YOUR INSTRUCTIONS: Please transcribe the data that follows without the pictures, keeping every word the same.

____

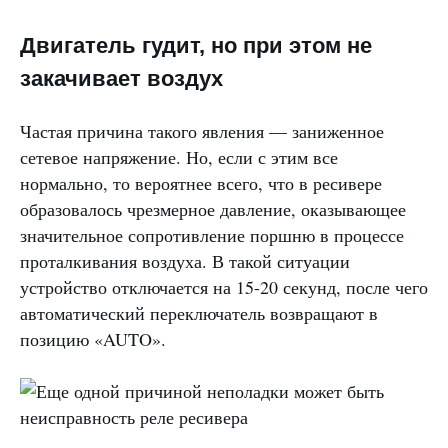
Двигатель гудит, но при этом не
закачивает воздух
Частая причина такого явления — заниженное
сетевое напряжение. Но, если с этим все
нормально, то вероятнее всего, что в ресивере
образовалось чрезмерное давление, оказывающее
значительное сопротивление поршню в процессе
проталкивания воздуха. В такой ситуации
устройство отключается на 15-20 секунд, после чего
автоматический переключатель возвращают в
позицию «AUTO».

____

SOLUTION:
Двигатель гудит, но при этом не
закачивает воздух
Частая причина такого явления — заниженное
сетевое напряжение. Но, если с этим все
нормально, то вероятнее всего, что в ресивере
образовалось чрезмерное давление, оказывающее
значительное сопротивление поршню в процессе
проталкивания воздуха. В такой ситуации
устройство отключается на 15-20 секунд, после чего
автоматический переключатель возвращают в
позицию «AUTO».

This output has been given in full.